Collected data:
[Start of Attachment]
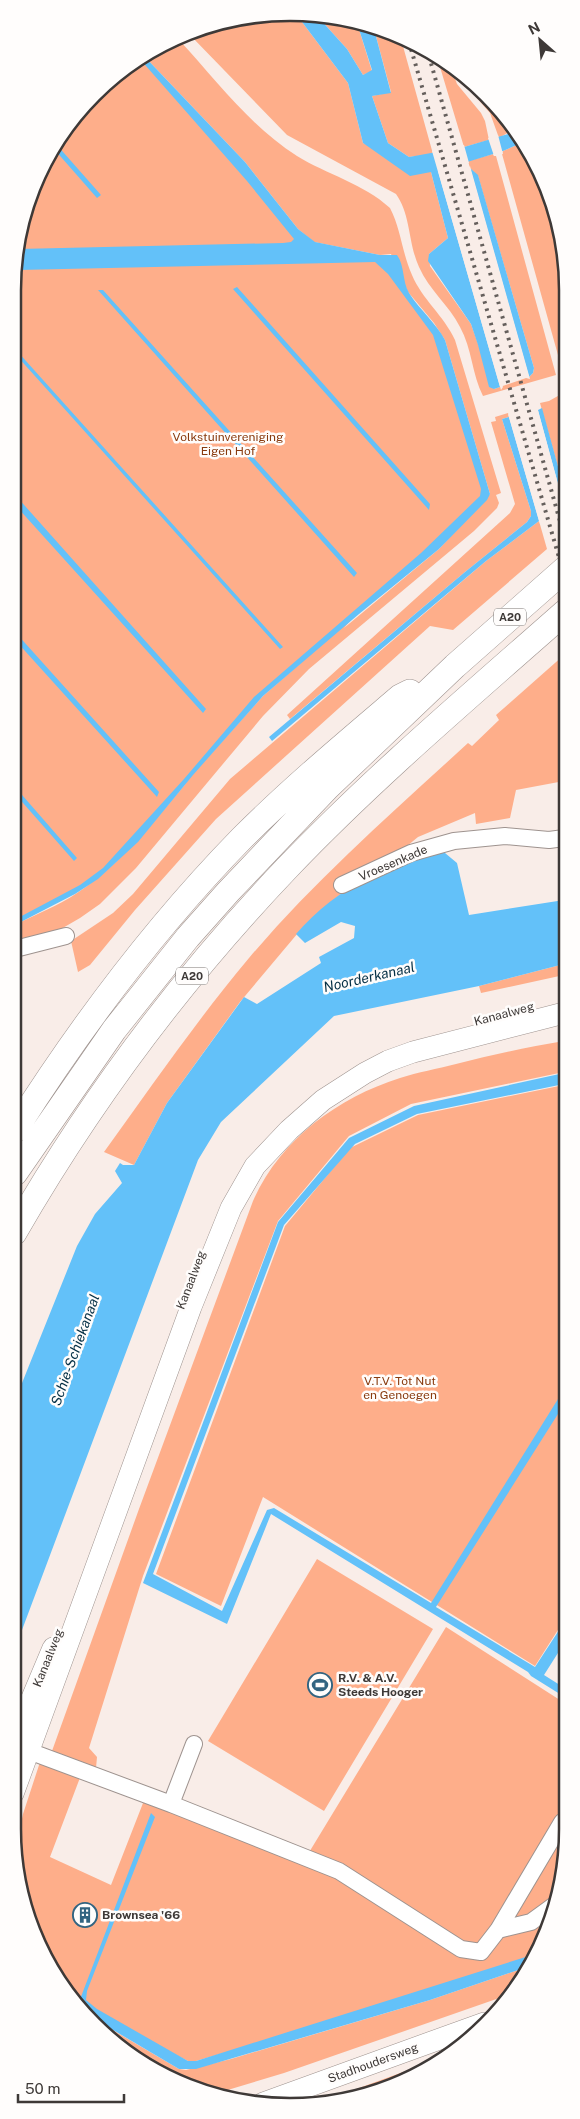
<svg xmlns="http://www.w3.org/2000/svg" width="580" height="2119" font-family="'Public Sans',sans-serif">
<style>
.green{fill:#feae8a;fill-rule:evenodd}
.water{fill:#63c1f9}
.pier{fill:#f9ede8}
.lines{fill:none;stroke-linecap:round;stroke-linejoin:round}
.minor-casing{stroke:#9e938f;stroke-width:18}
.major-casing{stroke:#9e938f;stroke-width:22}
.highway-casing{stroke:#9e938f;stroke-width:26}
.minor{stroke:#fff;stroke-width:16}
.major{stroke:#fff;stroke-width:21}
.highway{stroke:#fff;stroke-width:25}
.rail{stroke:#655f5c;stroke-width:4;stroke-dasharray:2.5 5;stroke-linecap:butt}
.labels{text-anchor:middle;dominant-baseline:central;stroke-width:5;stroke-linejoin:round;paint-order:stroke}
.shield{fill:#fffdfc;stroke:#787472;stroke-width:1}
.shield-label{font-size:11px;font-weight:bold;fill:#3e3937}
.park-label{font-size:12px;fill:#893b0f;stroke:#fffdfc}
.street-label{font-size:12px;fill:#3e3937;stroke:#fffdfc}
.poi-label{font-size:12px;font-weight:bold;fill:#3e3937;stroke:#fffdfc;text-anchor:start}
.water-label{font-size:14px;font-style:italic;fill:#042f45;stroke:#fffdfc}
.rim{fill:none;stroke:#3e3937;stroke-width:2.5}
</style>
<rect width="100%" height="100%" fill="#f9ede8"/>
<!-- green -->
<path class="green" d="M236 18H299L348 83 363 143 431 172 448 238 429 254 430 266 471 324 494 389 529 377 533 373 534 368 478 176 470 168 468 161 493 154 494 156H496L556 375 483 396C472 375 472 348 460 327 449 305 429 290 419 267 408 243 411 215 396 194L287 135 191 36Z
M319 18H344L357 23 372 71 363 75 347 49Z
M374 29 401 39 433 154 409 157 388 143 372 96 391 92Z
M180 41C217 81 250 126 297 156 326 174 364 184 390 208 401 229 402 253 412 275 422 299 444 316 455 340L501 493 496 495 499 503 497 508 474 531 309 669 263 716 136 868 100 904 80 918 61 929 42 937 15 943V925C36 914 58 906 77 893 121 864 153 823 187 782L98 876 16 922 18 236 59 136 136 59 142 57 308 249 387 260 404 289 438 335 485 492 479 504 367 602 344 628 439 549 490 494 445 340 434 323 408 292 391 254 380 255 314 242 298 229 245 162 144 56ZM310 655 263 696 202 764 260 697Z
M437 57 451 68 457 84 481 113 485 121 489 140 464 147Z
M463 78C486 96 501 103 509 132L499 138 490 113 469 89Z
M520 140 539 168 565 254V372L563 373 502 154 503 151 519 144Z
M565 392V492L540 403 549 401Z
M508 413 509 417 502 419 531 511V516L527 522 465 572 290 719 287 715 510 513 515 504 491 422 496 421 495 417Z
M539 521 547 549 453 630 430 626 216 819 135 910 90 965 78 972 71 941 113 913 133 894 230 779 486 561Z
M564 655V781L516 790 510 818 476 824 475 813 418 837 407 846 339 882 338 886 342 893 303 927 240 1002 167 1103 134 1165 104 1152C151 1087 197 1020 249 958 315 880 393 812 468 743L472 746 499 720 496 715Z
M564 964V975L481 993 479 986Z
M564 1041V1072L411 1104 349 1136 278 1221 143 1576 89 1748 97 1757 96 1768 52 1751 139 1509 253 1201C280 1140 337 1098 400 1078 418 1072 437 1069 456 1064 492 1055 527 1047 564 1041Z
M564 1085 563 1622 535 1666 263 1497 221 1606 156 1574 285 1226 350 1148 418 1115Z
M317 1559 433 1629 324 1811 208 1741Z
M446 1627 563 1702 562 1883 529 1964 196 2061H188L180 2057 79 2002 82 2012 179 2069 186 2070 231 2059 430 2000 527 1967 521 1983 511 1994 284 2073 221 2092 167 2078 82 2012 34 1935 16 1847 23 1814 41 1759 81 1775 50 1857 111 1885 145 1798 305 1859Z
M439 2059 362 2097 347 2098 348 2092Z"/>
<!-- water -->
<path class="water" d="M299 18H319L347 49 363 75 372 70 357 23 374 29 391 93 372 96 388 143 409 157 464 147 508 134 509 132 505 116 520 140 519 144 503 151 438 171 500 387 494 389 489 387 478 345 471 324 428 261 429 254 448 238 431 172 410 176 363 143 348 83Z
M144 56 245 162 298 229 315 242 380 255H397C405 266 402 281 409 293 420 310 436 323 445 340L490 494 487 500 439 549 359 614 263 696 193 775 138 842 98 879 75 894 15 925 16 919 80 885 103 868 184 779 254 697 421 553 480 496 481 489 433 335 388 274 375 262 18 270V249L283 243 291 242 294 239 247 181 139 58Z
M56 144 101 195 97 198 54 149Z
M470 168 478 175 534 368 533 373 529 377Z
M237 287 430 504 429 510 233 289Z
M98 290H103L357 573 354 577Z
M17 351 283 647 280 649 17 356Z
M542 408 565 492 564 506 538 410Z
M509 417 539 521 486 561 272 741 269 737 465 572 527 522 531 516V511L502 419Z
M17 497 206 709 203 713 17 507Z
M16 633 159 792 157 797 16 641Z
M16 788 77 858 74 861 16 795Z
M435 852 445 853 457 863 469 915 564 900V964L479 986 334 1016 221 1122 198 1160 13 1654 14 1403 77 1246 95 1214 122 1183 115 1171 120 1163 123 1165H134L167 1103 244 997 257 1004 321 963 319 957 354 938 355 926 341 922 305 943 296 934C316 911 342 890 370 877 390 867 413 860 435 852Z
M564 1073V1084L417 1114 355 1144 284 1225 153 1574 222 1611 267 1510 274 1508 431 1603 563 1391V1406L436 1607 535 1667 563 1624V1645L544 1675 563 1687V1696L531 1676 528 1672 271 1514 227 1624 143 1583 278 1222 349 1138 414 1106Z
M151 1813 155 1817 87 1991 86 2000 97 2009 188 2061H196L532 1955 527 1967 430 2000 196 2069H179L81 2011 79 2002Z"/>
<!-- pier -->
<path class="pier" d="M498 135 503 154 494 156 488 138Z
M464 145 469 163 441 172 503 387 501 390 432 151Z
M470 166 521 347 530 379 526 378 468 169Z
M537 407 564 506 565 509 562 507 546 450 535 410Z
M508 414 511 416 542 520 540 524Z"/>
<g class="lines">
<defs>
<path id="minor" d="M342 885 411 853 454 841 505 836 549 840 564 838
M15 949 66 936
M18 1747 171 1804 194 1744
M171 1804 339 1871 461 1949 481 1952 498 1930 562 1822
M498 1930 531 1922 553 1906"/>
<path id="major" d="M13 1743 53 1648
M13 1794 191 1307 231 1208 255 1166 289 1130 323 1100 365 1073 388 1061 413 1052 564 1013
M263 2103 484 2023"/>
<path id="highway" d="M15 1130C81 1026 156 926 242 838 292 788 346 743 400 697L410 692
M15 1173 114 1030 188 937 228 892 328 787 455 666 565 569
M14 1233C90 1101 182 978 287 868 374 777 471 695 565 612"/>
</defs>
<!-- minor casing -->
<use href="#minor" class="minor-casing"/>
<!-- major casing -->
<use href="#major" class="major-casing"/>
<!-- highway casing -->
<use href="#highway" class="highway-casing"/>
<!-- minor -->
<use href="#minor" class="minor"/>
<!-- major -->
<use href="#major" class="major"/>
<!-- highway -->
<use href="#highway" class="highway"/>
<!-- rail -->
<path class="rail" d="M409 42 565 578
M427 49 565 539"/>
</g>
<!-- icons -->
<defs>
<symbol id="stadium-ring" viewBox="-11 -11 22 22"><circle r="9.5" fill="#fffdfc" stroke="#326481" stroke-width="1.5"/><path d="M0-5a6.5 5 0 1 0 0 10a6.5 5 0 1 0 0-10ZM-3.5-1.8h7v3.6h-7Z" fill="#326481"/></symbol>
<symbol id="building-ring" viewBox="-11 -11 22 22"><circle r="9.5" fill="#fffdfc" stroke="#326481" stroke-width="1.5"/><path d="M-4-6H4V6H1V3H-1V6H-4ZM-2.5-4.3h1.7v1.8h-1.7ZM.8-4.3h1.7v1.8H.8ZM-2.5-1h1.7V.8h-1.7ZM.8-1h1.7V.8H.8Z" fill="#326481"/></symbol>
</defs>
<g fill-rule="evenodd">
<use href="#stadium-ring" x="306" y="1671" width="28" height="28"/>
<use href="#building-ring" x="71" y="1901" width="28" height="28"/>
</g>
<g class="labels">
<!-- shield labels -->
<g class="shield">
<rect x="494" y="608.5" width="32" height="17" rx="4"/>
<rect x="176" y="967.5" width="32" height="17" rx="4"/>
</g>
<g class="shield-label">
<text x="510" y="617">A20</text>
<text x="192" y="976">A20</text>
</g>
<!-- park labels -->
<g class="park-label">
<text x="228" y="437">Volkstuinvereniging<tspan x="228" dy="14">Eigen Hof</tspan></text>
<text x="400" y="1381">V.T.V. Tot Nut<tspan x="400" dy="14">en Genoegen</tspan></text>
</g>
<!-- street labels -->
<g class="street-label">
<text transform="translate(393 863) rotate(-23)">Vroesenkade</text>
<text transform="translate(504 1014) rotate(-15)">Kanaalweg</text>
<text transform="translate(191 1280) rotate(-69)">Kanaalweg</text>
<text transform="translate(48 1658) rotate(-68)">Kanaalweg</text>
<text transform="translate(373 2063) rotate(-20)">Stadhoudersweg</text>
</g>
<!-- poi labels -->
<g class="poi-label">
<text x="338" y="1678">R.V. &amp; A.V.<tspan x="338" dy="14">Steeds Hooger</tspan></text>
<text x="102" y="1915">Brownsea '66</text>
</g>
<!-- water labels -->
<g class="water-label">
<text transform="translate(369 977) rotate(-13)">Noorderkanaal</text>
<text transform="translate(75 1350) rotate(-70)">Schie-Schiekanaal</text>
</g>
</g>
<!-- crop -->
<path d="M0 0H580V2119H0ZM290 21H290A269 269 0 0 1 559 290V1829A269 269 0 0 1 290 2098H290A269 269 0 0 1 21 1829V290A269 269 0 0 1 290 21Z" fill="#fffdfc" fill-rule="evenodd"/>
<path class="rim" d="M290 21H290A269 269 0 0 1 559 290V1829A269 269 0 0 1 290 2098H290A269 269 0 0 1 21 1829V290A269 269 0 0 1 290 21Z"/>
<!-- north arrow -->
<g transform="translate(540 40) rotate(333)" stroke="#fffdfc" stroke-width="4" paint-order="stroke">
<path d="M0-4L9 19L0 12L-9 19Z" fill="#3e3937"/>
<text y="-8" font-size="14" font-weight="bold" text-anchor="middle" fill="#3e3937">N</text>
</g>
<!-- scale -->
<path d="M18 2094v8h106v-8" fill="none" stroke="#3e3937" stroke-width="2.5"/>
<text x="25" y="2094" font-size="15" fill="#3e3937" stroke="#fffdfc" stroke-width="4" paint-order="stroke">50 m</text>
</svg>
[End of Attachment]
* [TASK PROMPT]: Check every line of the data, and copy the ones that contain "lines".

* [TASK SOLUTION]:
.lines{fill:none;stroke-linecap:round;stroke-linejoin:round}
<g class="lines">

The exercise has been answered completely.